如何删除同一字符串中的重复单词或短语

时间:2019-08-21 18:55:38

标签: regex string stata

我正在使用Stata中的字符串变量response。此变量存储完整的句子,其中许多句子具有重复的短语。

例如:

how do you know how do you know what it is?
it was during the during the past thirty days
well well I would hope I would hope that they're doing that

我想通过删除所有重复的短语来清理这些字符串。

换句话说,我要转换这句话:

how do you know how do you know what it is?

到以下一个:

how do you know what it is?

到目前为止,我已经尝试过分别解决每种情况,但这非常耗时,因为有成千上万的重复单词/短语。

我想运行可识别何时在相同观察值/字符串中重复一个短语的代码,然后删除该短语(或单词)的一个实例。

我认为正则表达式会有所帮助,但我想不出更多的东西。

1 个答案:

答案 0 :(得分:2)

以下对我有用:

clear
input str80 string
"Pearly Spencer how do you know how do you know what it is?"
"it was during the during the past thirty days"
"well well I would hope I would hope that they're doing that"
"well well they're doing that I would hope I would hope "
"well well I would hope I would hope that they're doing that but but they don't"
end   

clonevar wanted = string
local stop = 0

while `stop' == 0 {
    generate dup = ustrregexs(2) if ustrregexm(wanted, "(\W|^)(.+)\s\2")
    replace wanted = subinstr(wanted, dup, "", 1)

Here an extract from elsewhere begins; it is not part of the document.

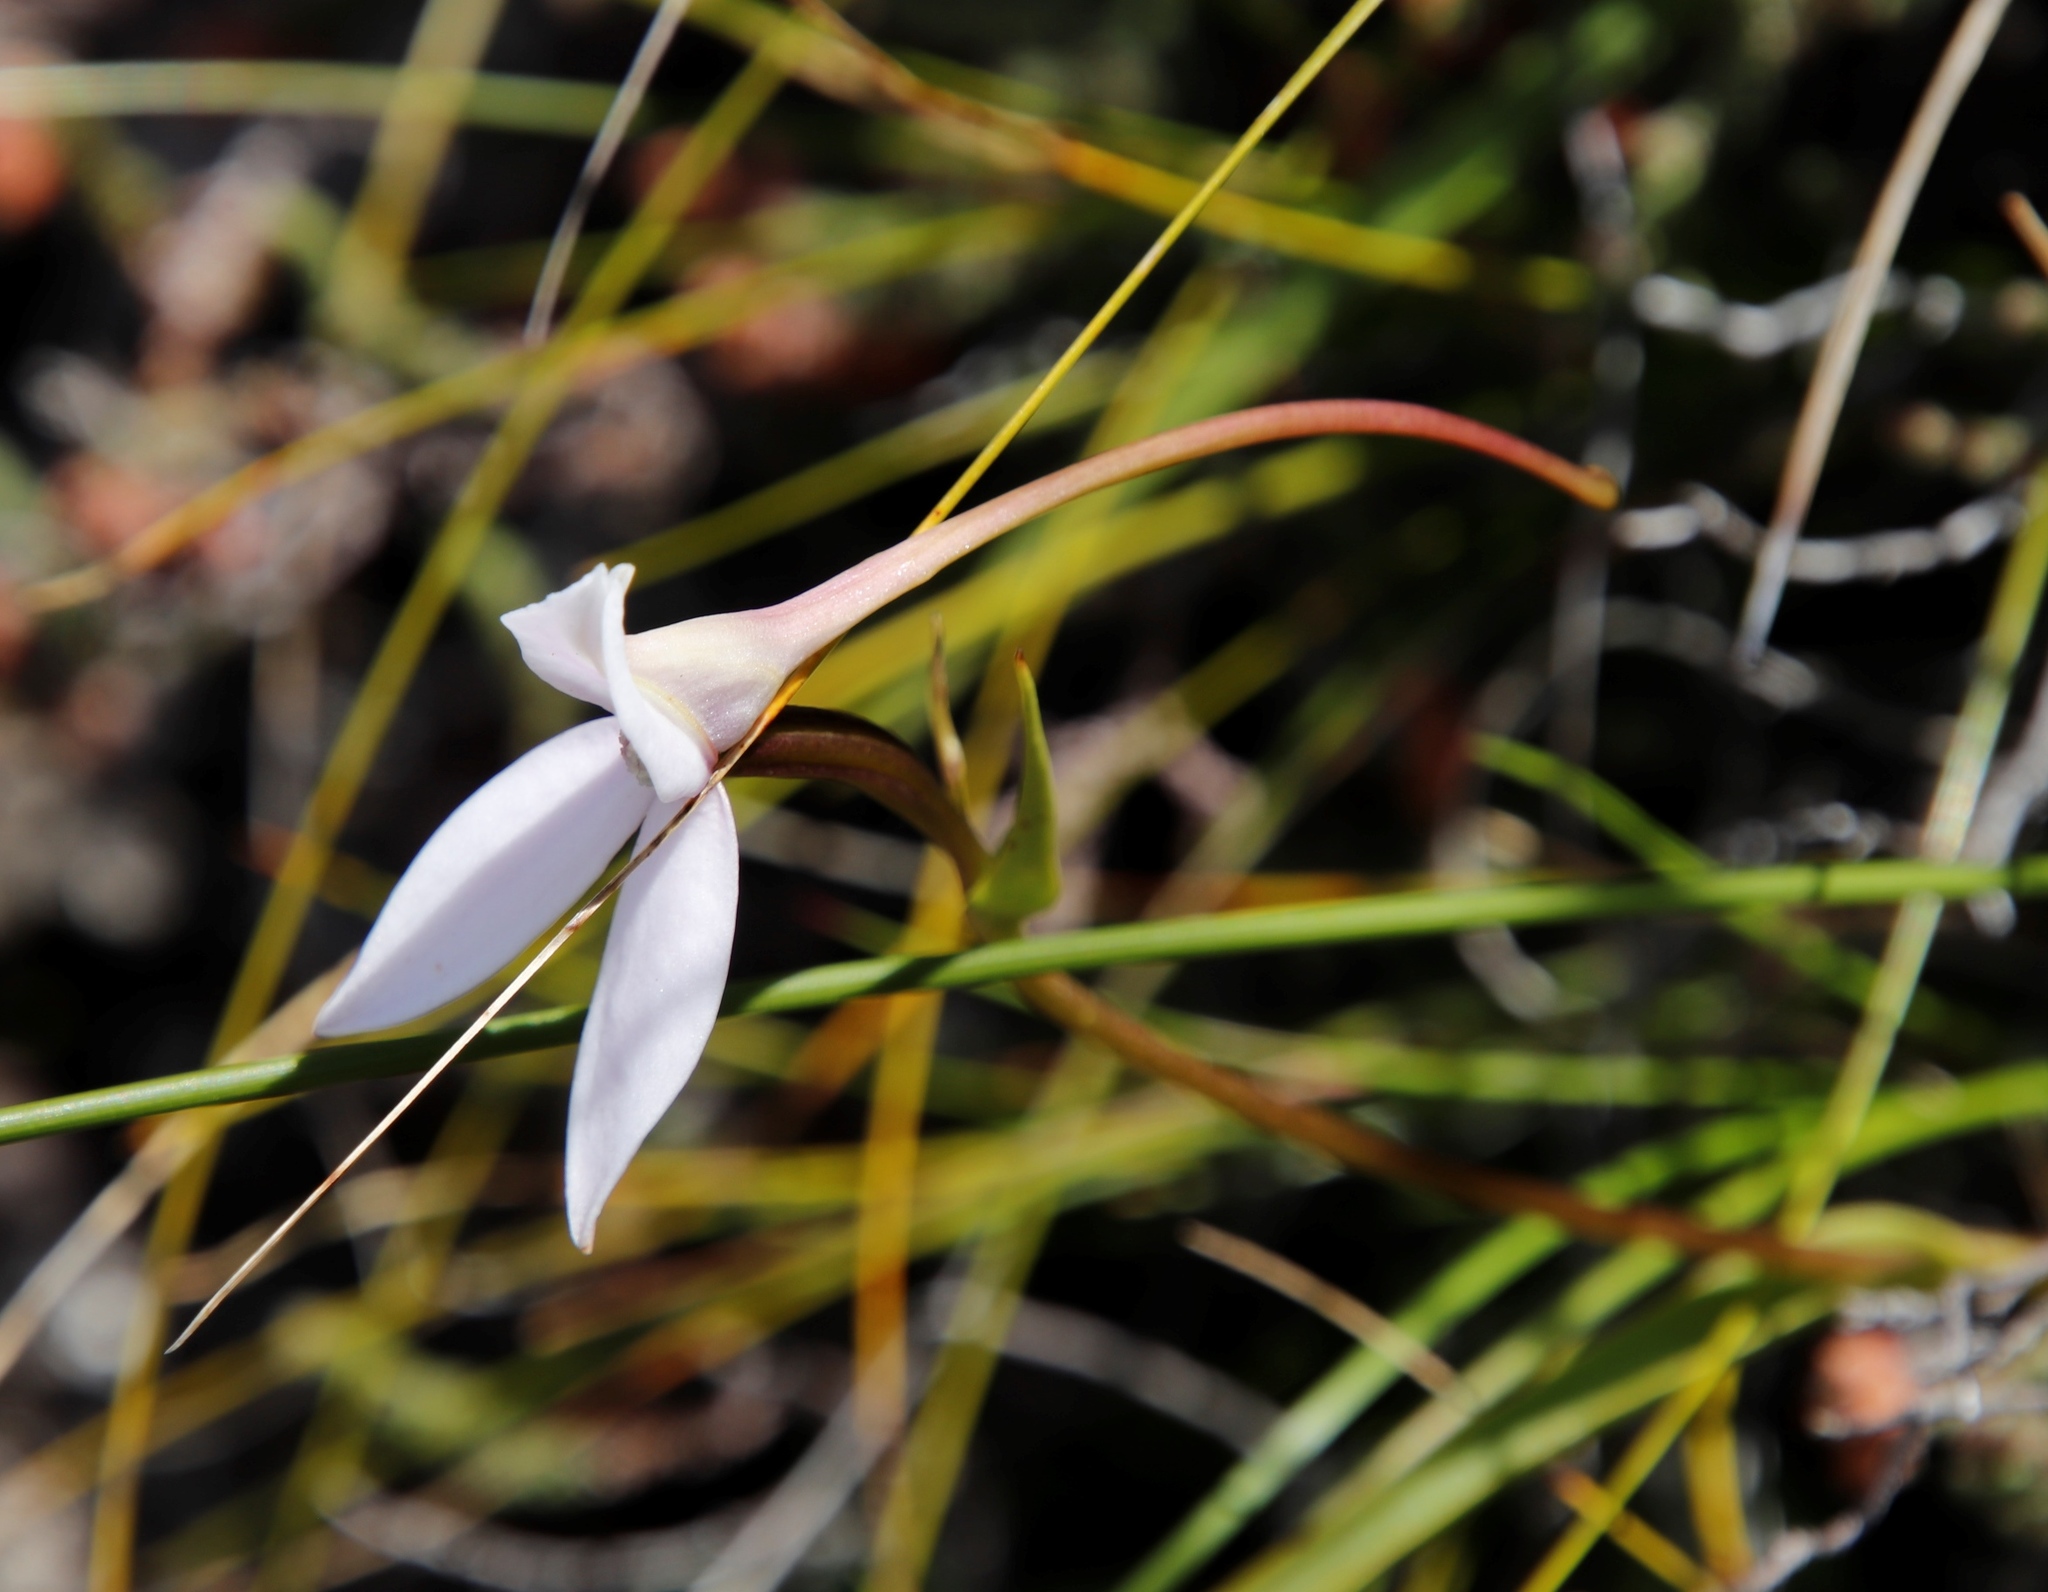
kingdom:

    capture assert dup == ""
    if _rc == 0 local stop = 1
    else drop dup
}

replace wanted = strtrim(stritrim(wanted))

list wanted

     +----------------------------------------------------------+
     |                                                   wanted |
     |----------------------------------------------------------|
  1. |               Pearly Spencer how do you know what it is? |
  2. |                       it was during the past thirty days |
  3. |                well I would hope that they're doing that |
  4. |                     well they're doing that I would hope |
  5. | well I would hope that they're doing that but they don't |
     +----------------------------------------------------------+

以上解决方案使用正则表达式首先识别重复的单词/短语。然后,通过在其位置替换一个空格来从字符串中消除此错误。

因为此特定的正则表达式无法一次找到所有集合(例如,在上一次观察中有三个集合-wellI would hopebut),所以过程为使用while循环重复,直到字符串中没有重复的元素。

最后一步,将删除所有不必要的空格以使字符串恢复原状。